自動車総連の2017年春闘の交渉結果を伝える文章を、全文そのまま一字も変えずに書き写してください。
[元の文章]
官製春闘に陰りとささやかれた大手メーカーの春闘相場だが、中小を含めた業主別組合の交渉は今も続いている。自動車総連(全日本自動車産業労働組合総連合会)が公表した2017年の行方を追った。

自動車総連全体の賃金体系を底上げするベースアップ(ベア)の平均は1233円。賃金改善などの回答を得たのは、727単組で全体の77.2%に留まるが、17年のベアは、大手を超える回答を中小で引き出していると言える。

規模別でみると、組合員3000人以上のいわゆる大企業33労組では、ベアは1,254円である。一方、299人までの中小420労組では1319円だ。3000人以上が前年1368円からダウン、299人以下では前年1165円からアップし、上乗せ回答を得ている。ただし、中小でこうした改善回答が得られたのは全体の71.2%。大企業すべてでベア回答が得られている状況とは異なる。

また、賃金改善の回答を得られた割合を「メーカー」「車体・部品」「販売」「輸送」「一般」の5つの業種に分けてみると、メーカーで100%の回答を得られた以外は、61.8~78.1%でしか決着していない。最も遅れているのは「輸送」だ。(一般とは自動車学校や研究機関など)

賃金改善平均でみると「販売」の1476円(前年1,210円)が群を抜く。トヨタ自動車などの「メーカー」労組は平均1223円(前年1,415円)だった。また「輸送」は936円と、最もベア幅が小さい。

「行き過ぎた賃金格差を是正使用する取組を始めて4年目。経営側の大手追従の意識が払拭されつつあり成果が出ている。また、販売のベアで結果が得られているのは、国内市場が伸びない中で、労使で付加価値を上げる努力を重ね、その利益の分配が出てきた。中小も同じだが、人手不足感の強さも後押ししている」(自動車総連)

自動車総連は、もう一つの格差である非正規労働者の取組みにも力を入れているが、賃金一時金の要求などをした577単組で、具体的な回答を得られたのは149単組にとどまっている。

また働き方改革では、36協定による残業の延長で、年間720時間以上で締結する121単組のうち39単組で720時間以下の見直しが実現した(3月末時点)。

5月24日時点で、労使交渉で妥結や妥結方向に向かっているのは、自動車総連に加盟する集計対象1101単組のうち942単組。解決率は85.6%。自動車総連は6月中にすべての単組での決着を目指している。
[/元の文章]
[提供資料]
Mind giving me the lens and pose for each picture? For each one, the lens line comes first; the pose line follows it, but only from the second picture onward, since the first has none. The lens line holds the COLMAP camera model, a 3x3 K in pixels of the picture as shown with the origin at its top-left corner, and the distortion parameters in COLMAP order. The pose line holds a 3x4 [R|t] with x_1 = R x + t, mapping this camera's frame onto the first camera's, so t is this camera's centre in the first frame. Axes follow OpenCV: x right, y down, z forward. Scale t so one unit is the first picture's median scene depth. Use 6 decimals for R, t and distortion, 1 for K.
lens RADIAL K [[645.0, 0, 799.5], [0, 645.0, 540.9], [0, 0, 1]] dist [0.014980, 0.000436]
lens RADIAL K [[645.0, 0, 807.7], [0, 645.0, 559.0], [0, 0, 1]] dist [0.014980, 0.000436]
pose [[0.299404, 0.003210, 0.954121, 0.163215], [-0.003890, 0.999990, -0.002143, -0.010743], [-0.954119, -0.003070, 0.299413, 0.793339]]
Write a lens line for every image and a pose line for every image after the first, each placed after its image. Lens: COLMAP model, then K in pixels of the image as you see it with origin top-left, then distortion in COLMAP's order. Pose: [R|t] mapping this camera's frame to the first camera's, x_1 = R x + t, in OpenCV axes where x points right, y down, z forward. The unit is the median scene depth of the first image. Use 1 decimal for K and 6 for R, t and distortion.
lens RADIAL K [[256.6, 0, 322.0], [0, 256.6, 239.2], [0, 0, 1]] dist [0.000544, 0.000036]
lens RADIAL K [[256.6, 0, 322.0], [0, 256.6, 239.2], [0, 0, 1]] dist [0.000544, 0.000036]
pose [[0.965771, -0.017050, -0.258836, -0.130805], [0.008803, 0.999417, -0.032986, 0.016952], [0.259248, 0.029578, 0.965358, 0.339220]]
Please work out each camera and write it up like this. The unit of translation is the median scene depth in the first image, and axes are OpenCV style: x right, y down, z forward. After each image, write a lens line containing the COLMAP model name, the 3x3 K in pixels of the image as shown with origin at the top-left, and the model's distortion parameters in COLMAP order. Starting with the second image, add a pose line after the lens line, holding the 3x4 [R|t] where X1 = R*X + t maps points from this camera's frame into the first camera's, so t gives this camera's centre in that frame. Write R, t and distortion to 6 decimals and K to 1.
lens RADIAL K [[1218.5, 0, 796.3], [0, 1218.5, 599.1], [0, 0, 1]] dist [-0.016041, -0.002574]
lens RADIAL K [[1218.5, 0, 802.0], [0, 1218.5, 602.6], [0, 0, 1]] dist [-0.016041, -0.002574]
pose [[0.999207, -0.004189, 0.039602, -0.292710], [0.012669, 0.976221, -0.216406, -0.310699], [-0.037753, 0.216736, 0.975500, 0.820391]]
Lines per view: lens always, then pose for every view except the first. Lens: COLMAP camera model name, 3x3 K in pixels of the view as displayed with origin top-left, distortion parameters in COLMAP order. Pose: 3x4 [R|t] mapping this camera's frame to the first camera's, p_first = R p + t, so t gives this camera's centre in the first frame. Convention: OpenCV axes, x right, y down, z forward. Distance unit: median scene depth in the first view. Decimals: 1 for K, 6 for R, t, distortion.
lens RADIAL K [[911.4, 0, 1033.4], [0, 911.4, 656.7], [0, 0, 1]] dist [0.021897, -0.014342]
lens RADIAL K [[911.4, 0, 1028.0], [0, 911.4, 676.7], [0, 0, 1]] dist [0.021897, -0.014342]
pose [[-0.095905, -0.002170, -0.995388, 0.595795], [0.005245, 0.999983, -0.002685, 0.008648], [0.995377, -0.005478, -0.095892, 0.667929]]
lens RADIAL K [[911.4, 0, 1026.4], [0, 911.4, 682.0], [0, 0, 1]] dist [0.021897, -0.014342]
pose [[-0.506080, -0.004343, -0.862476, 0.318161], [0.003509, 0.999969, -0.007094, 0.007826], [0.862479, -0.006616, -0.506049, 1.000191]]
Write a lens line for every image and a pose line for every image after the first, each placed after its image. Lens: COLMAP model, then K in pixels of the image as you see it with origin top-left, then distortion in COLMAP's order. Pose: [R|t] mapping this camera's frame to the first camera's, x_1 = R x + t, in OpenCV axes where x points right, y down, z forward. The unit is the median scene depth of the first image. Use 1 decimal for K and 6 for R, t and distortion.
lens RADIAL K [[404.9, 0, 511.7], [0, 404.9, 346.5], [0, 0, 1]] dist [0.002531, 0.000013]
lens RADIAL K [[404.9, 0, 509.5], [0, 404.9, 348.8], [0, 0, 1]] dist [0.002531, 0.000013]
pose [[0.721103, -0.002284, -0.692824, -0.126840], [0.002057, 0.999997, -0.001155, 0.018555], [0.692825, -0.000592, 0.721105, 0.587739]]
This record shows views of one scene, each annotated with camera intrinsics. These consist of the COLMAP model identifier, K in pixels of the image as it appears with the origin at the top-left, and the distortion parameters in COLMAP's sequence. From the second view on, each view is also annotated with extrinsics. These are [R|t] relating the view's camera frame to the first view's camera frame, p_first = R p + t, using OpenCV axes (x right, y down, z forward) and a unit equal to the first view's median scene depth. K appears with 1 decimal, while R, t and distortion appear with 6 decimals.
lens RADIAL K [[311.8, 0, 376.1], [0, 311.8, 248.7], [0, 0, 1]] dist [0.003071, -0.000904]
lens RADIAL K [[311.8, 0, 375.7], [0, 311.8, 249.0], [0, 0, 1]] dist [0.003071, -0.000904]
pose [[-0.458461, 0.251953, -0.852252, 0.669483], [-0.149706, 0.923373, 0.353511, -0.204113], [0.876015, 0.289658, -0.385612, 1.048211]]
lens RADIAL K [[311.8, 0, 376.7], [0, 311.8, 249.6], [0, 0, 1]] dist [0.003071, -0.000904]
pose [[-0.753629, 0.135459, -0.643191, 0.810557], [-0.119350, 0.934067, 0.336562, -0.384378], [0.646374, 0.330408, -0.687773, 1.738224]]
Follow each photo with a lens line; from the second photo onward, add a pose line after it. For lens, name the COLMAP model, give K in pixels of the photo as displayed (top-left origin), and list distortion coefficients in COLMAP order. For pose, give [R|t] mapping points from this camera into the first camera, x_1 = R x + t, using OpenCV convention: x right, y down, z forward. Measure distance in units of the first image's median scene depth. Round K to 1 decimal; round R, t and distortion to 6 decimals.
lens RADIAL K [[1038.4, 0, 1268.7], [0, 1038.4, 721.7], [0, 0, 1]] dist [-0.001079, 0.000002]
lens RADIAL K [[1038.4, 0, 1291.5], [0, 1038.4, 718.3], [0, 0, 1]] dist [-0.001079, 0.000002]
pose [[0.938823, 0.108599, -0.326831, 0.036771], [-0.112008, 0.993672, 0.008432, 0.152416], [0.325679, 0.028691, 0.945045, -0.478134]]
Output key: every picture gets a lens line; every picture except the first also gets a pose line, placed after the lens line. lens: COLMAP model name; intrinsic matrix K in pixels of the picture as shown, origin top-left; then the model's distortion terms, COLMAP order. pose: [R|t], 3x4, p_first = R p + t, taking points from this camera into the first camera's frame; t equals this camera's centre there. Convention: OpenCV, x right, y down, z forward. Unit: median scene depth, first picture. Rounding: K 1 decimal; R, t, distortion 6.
[/提供資料]
最終回答 →
官製春闘に陰りとささやかれた大手メーカーの春闘相場だが、中小を含めた業主別組合の交渉は今も続いている。自動車総連(全日本自動車産業労働組合総連合会)が公表した2017年の行方を追った。

自動車総連全体の賃金体系を底上げするベースアップ(ベア)の平均は1233円。賃金改善などの回答を得たのは、727単組で全体の77.2%に留まるが、17年のベアは、大手を超える回答を中小で引き出していると言える。

規模別でみると、組合員3000人以上のいわゆる大企業33労組では、ベアは1,254円である。一方、299人までの中小420労組では1319円だ。3000人以上が前年1368円からダウン、299人以下では前年1165円からアップし、上乗せ回答を得ている。ただし、中小でこうした改善回答が得られたのは全体の71.2%。大企業すべてでベア回答が得られている状況とは異なる。

また、賃金改善の回答を得られた割合を「メーカー」「車体・部品」「販売」「輸送」「一般」の5つの業種に分けてみると、メーカーで100%の回答を得られた以外は、61.8~78.1%でしか決着していない。最も遅れているのは「輸送」だ。(一般とは自動車学校や研究機関など)

賃金改善平均でみると「販売」の1476円(前年1,210円)が群を抜く。トヨタ自動車などの「メーカー」労組は平均1223円(前年1,415円)だった。また「輸送」は936円と、最もベア幅が小さい。

「行き過ぎた賃金格差を是正使用する取組を始めて4年目。経営側の大手追従の意識が払拭されつつあり成果が出ている。また、販売のベアで結果が得られているのは、国内市場が伸びない中で、労使で付加価値を上げる努力を重ね、その利益の分配が出てきた。中小も同じだが、人手不足感の強さも後押ししている」(自動車総連)

自動車総連は、もう一つの格差である非正規労働者の取組みにも力を入れているが、賃金一時金の要求などをした577単組で、具体的な回答を得られたのは149単組にとどまっている。

また働き方改革では、36協定による残業の延長で、年間720時間以上で締結する121単組のうち39単組で720時間以下の見直しが実現した(3月末時点)。

5月24日時点で、労使交渉で妥結や妥結方向に向かっているのは、自動車総連に加盟する集計対象1101単組のうち942単組。解決率は85.6%。自動車総連は6月中にすべての単組での決着を目指している。